According to the Java Tutorial , the
Converting an object of a wrapper type (Integer) to its corresponding primitive (int) value is called unboxing. The Java compiler applies unboxing when an object of a wrapper class is:
- Passed as a parameter to a method that expects a value of the corresponding primitive type.
- Assigned to a variable of the corresponding primitive type.
Why does unboxing occur in this case?
char l = 0;
int arr[] = new int[]{1,2,3};
System.out.println(arr[new Integer(1)]);
Where in this scenario does either of those things happen? Is there an underlying method that governs element access in an array? Or does [] imply some sort of variable?
The JLS 15, §15.10.3 is pretty clear on this one:
...
The index expression undergoes unary numeric promotion ( §5.6 ). The promoted type must be
int
, or a compile-time error occurs....
Similar paragraphs can be found in older JLSes, eg JLS 8, §15.10.3 .
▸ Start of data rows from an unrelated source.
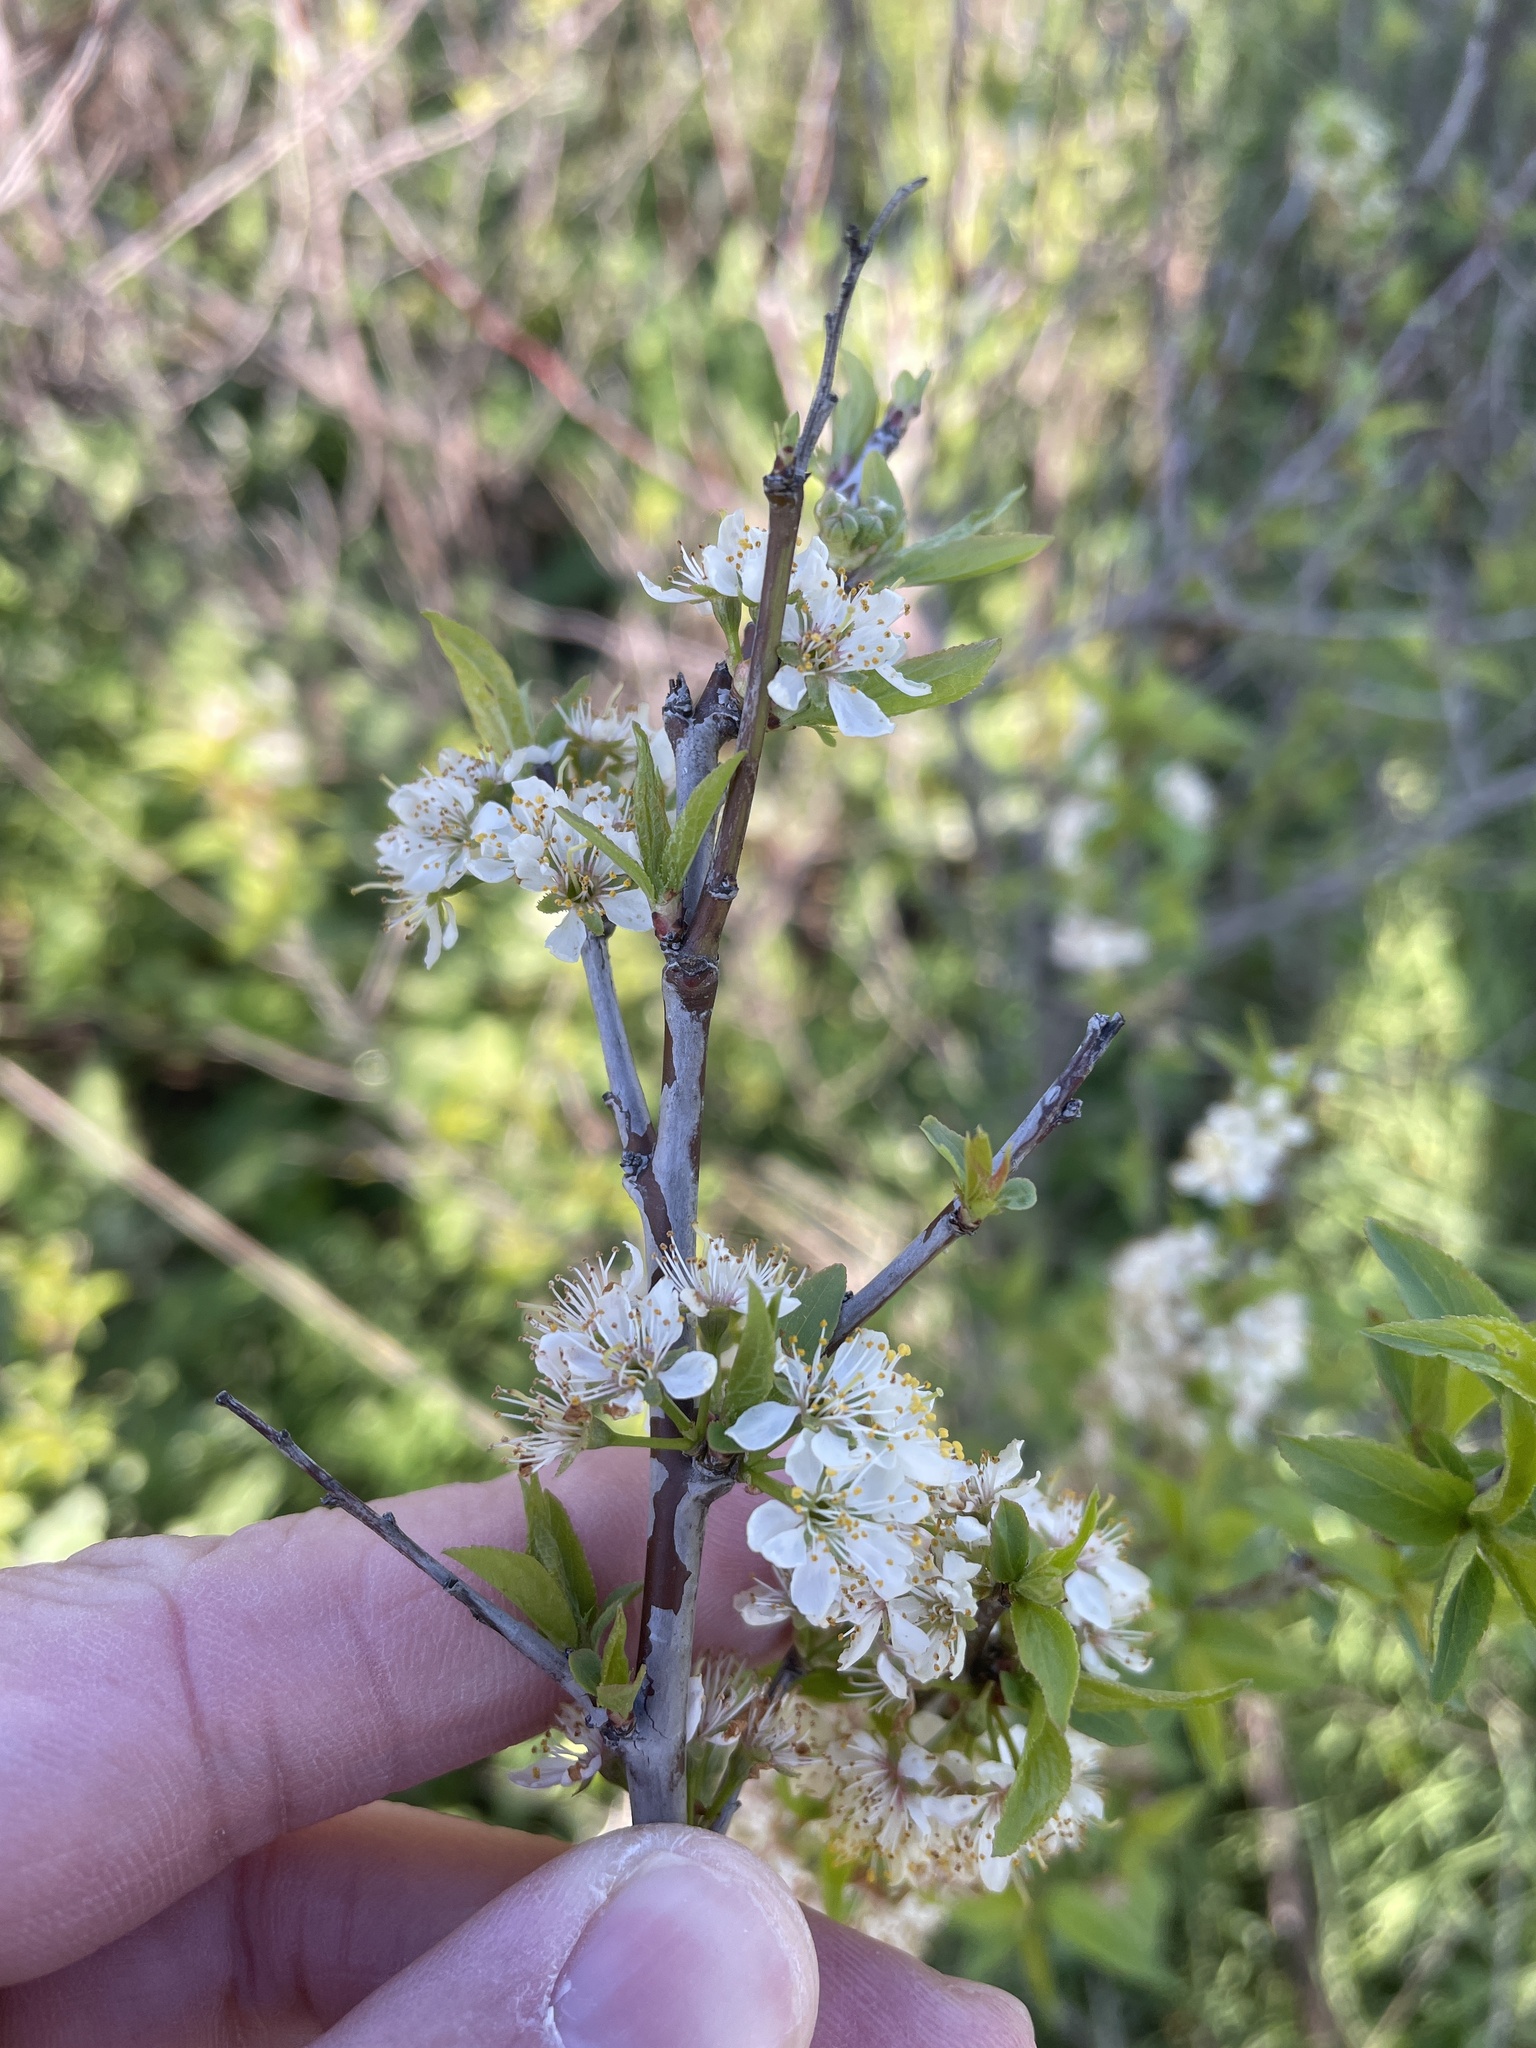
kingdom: Plantae
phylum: Tracheophyta
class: Magnoliopsida
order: Rosales
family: Rosaceae
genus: Prunus
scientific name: Prunus rivularis
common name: Creek plum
The unboxing occurs on line three
System.out.println(arr[new Integer(1)]);
arr
is an array as declared on line two
int arr[] = int[]{1, 2, 3};
Note that the type of arr
is an "array of int". All arrays accept an int
for the index being accessed. In line 3, you are passing an Integer
, these two types are not the same. One is a primitive type, while the other is an Object
type. Since there exists a "unboxing conversion" to change the Integer
to an int
, unboxing occurs just before the value is passed as an index into the int
array.
In (arr[new Integer(1)]
the wrapper Integer gets converted to primitive type, because it is used as an array index.